12 mars 2011. On me reproche parfois de vouloir agir seul, en dehors de tout cadre syndical. C’est faux. Quelques faits et documents incontestables le montrent.

En 1988, j’ai créé un syndicat avec quelques pilotes, avec un bureau et des statuts déposés, conformément à la loi. Et le syndicat a commencé à faire parler de lui. Des tracts étaient distribués dans les « casiers » des pilotes et les adhésions affluaient. Malgré les manoeuvres soviétiques, le syndicat a continué à se faire connaître. Tout cela est développé en détail au début de mon livre publié en 1994. On sait les manoeuvres dont j’ai été l’objet. Mon affaire a toutefois permis de démasquer les syndicalistes félons les plus actifs, notamment au SNPL, syndicat majoritaire. Ces véreux ont sauté, démasqués par leur comportement. Le SNPL a ainsi été en mesure de déclencher deux jours de grève pour me soutenir les 27 et 28 mai 1992 avec préavis au ministre Bianco . Ce fut la seule grève spécifique aux pilotes d’Air France sur une période de dix ans. C’est, à l’heure actuelle encore, la seule grève au soutien d’un pilote depuis le début des années soixante-dix et l’affaire Satgé. C’est dire ! Et cette grève fut très bien suivie (65% à 80%).

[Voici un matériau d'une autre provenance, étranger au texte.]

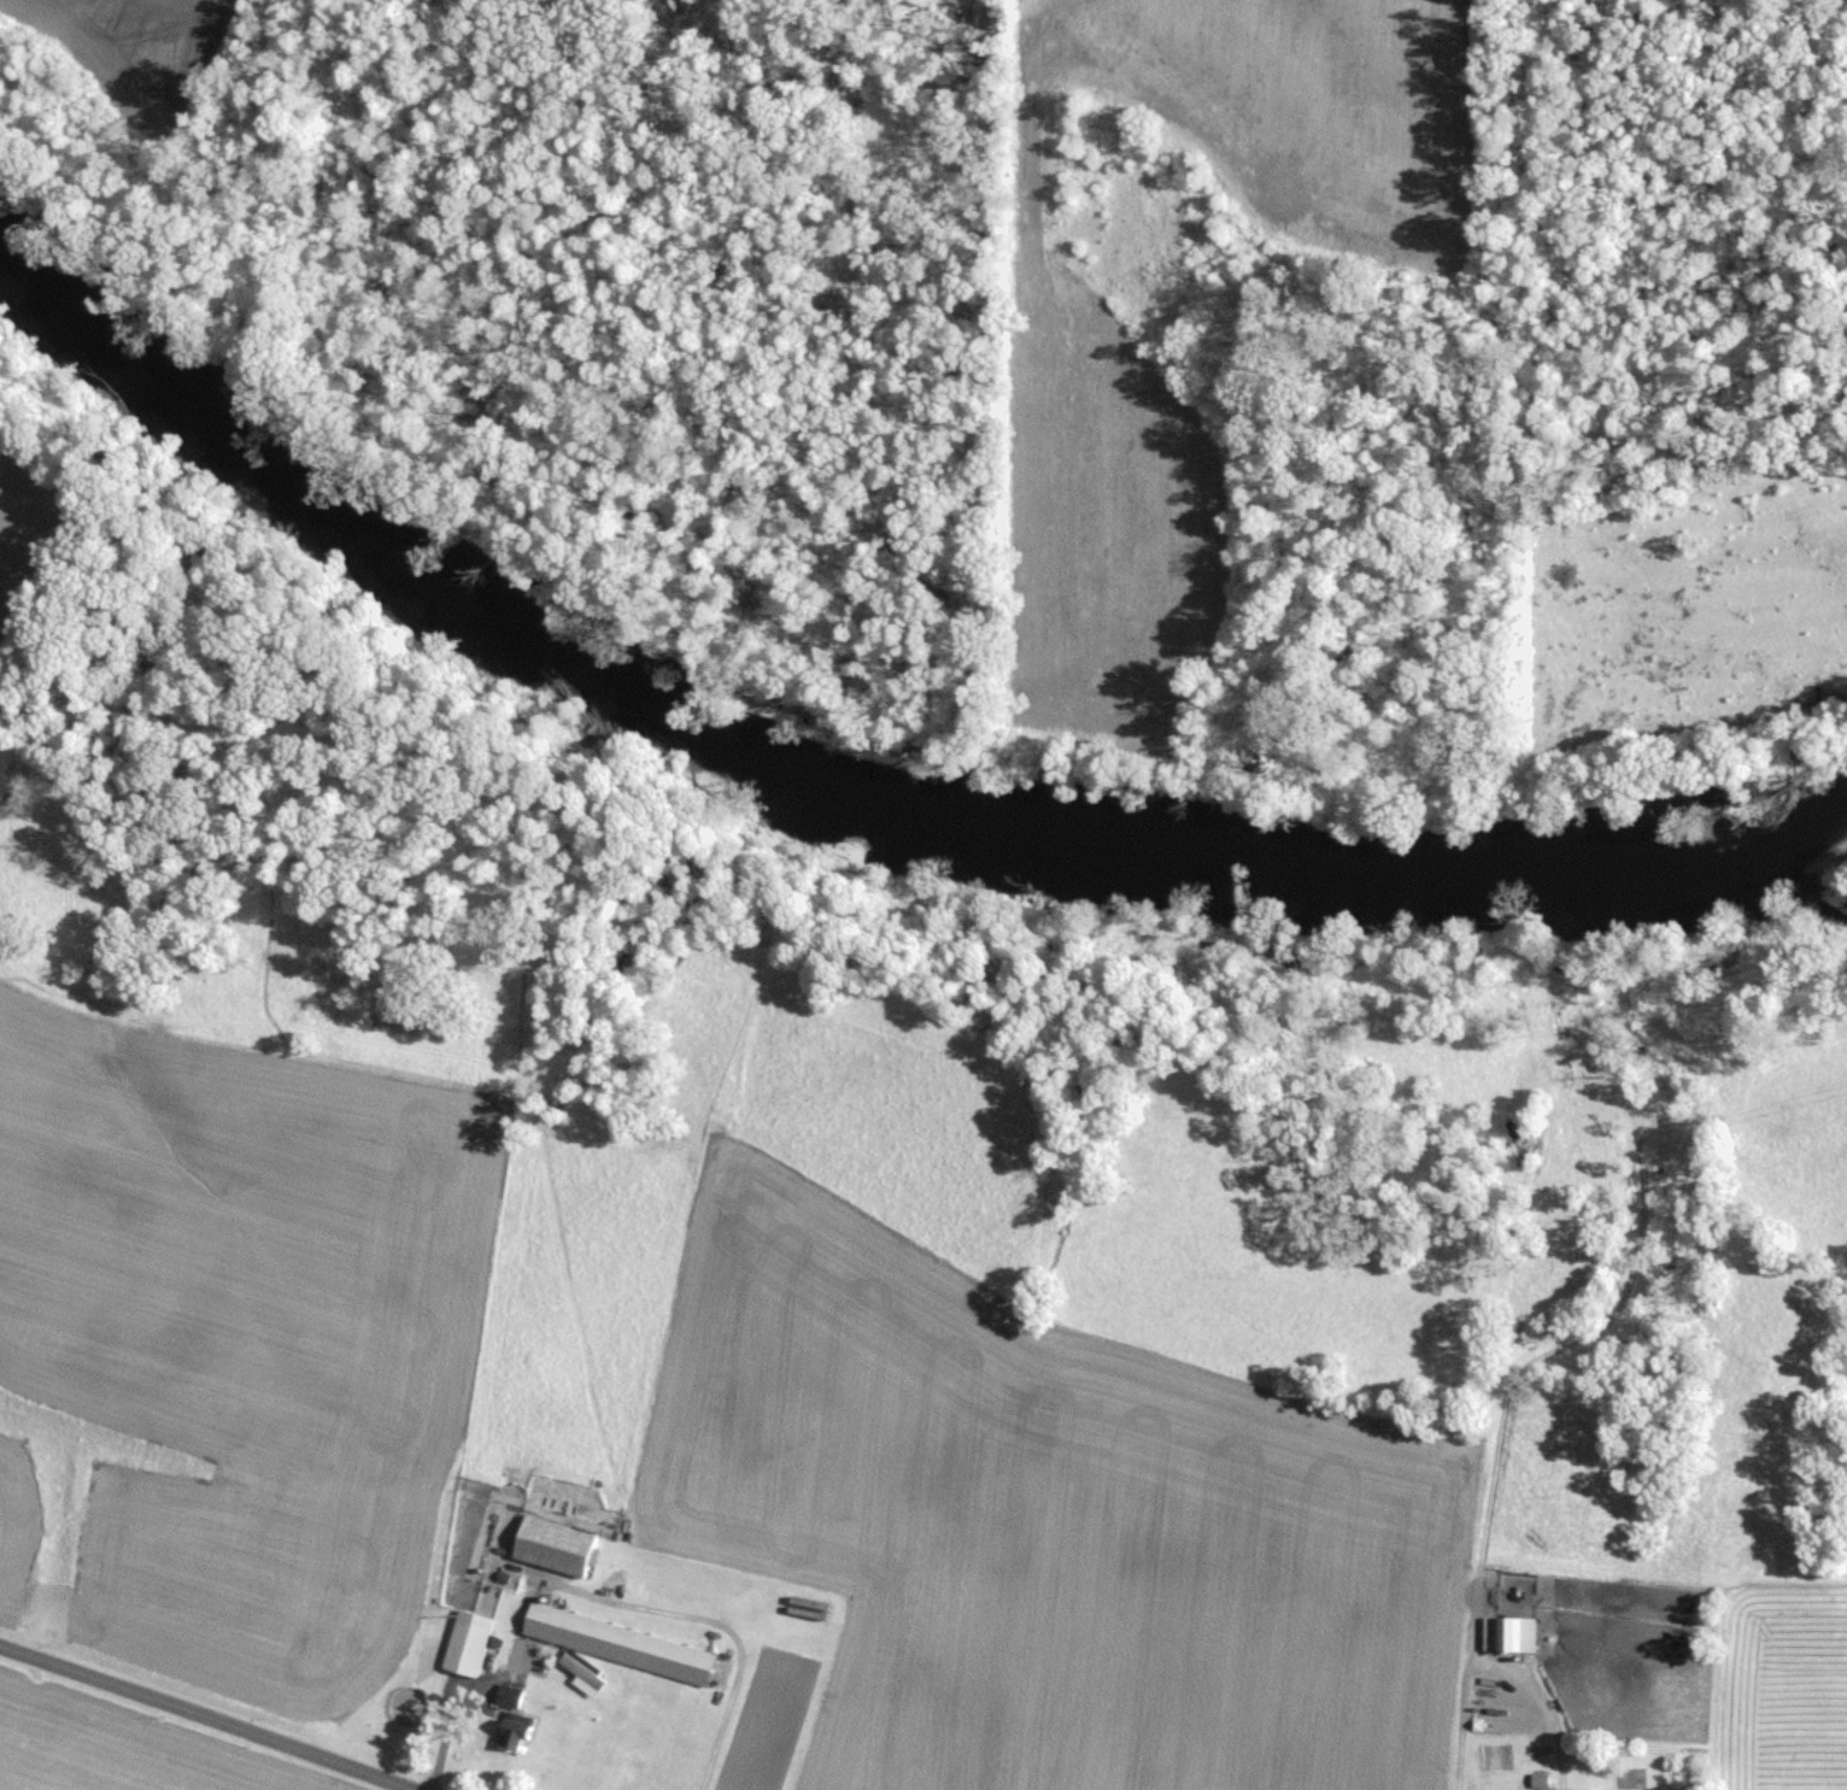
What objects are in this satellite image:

J’ai toujours souhaité l’appui des syndicats. Ils me le refusent sous des prétextes divers (je ne parle pas du SNPL, retombé dans les mains du totalitaire Gourgeon et de ses associés de la nomenklatura de l’aviation).

Je continue donc à me défendre, en recherchant des soutiens où je peux, notamment dans les domaines économiques et politiques, en prenant en compte la situation qui m’est faite, avec des médias informés, mais qui se taisent.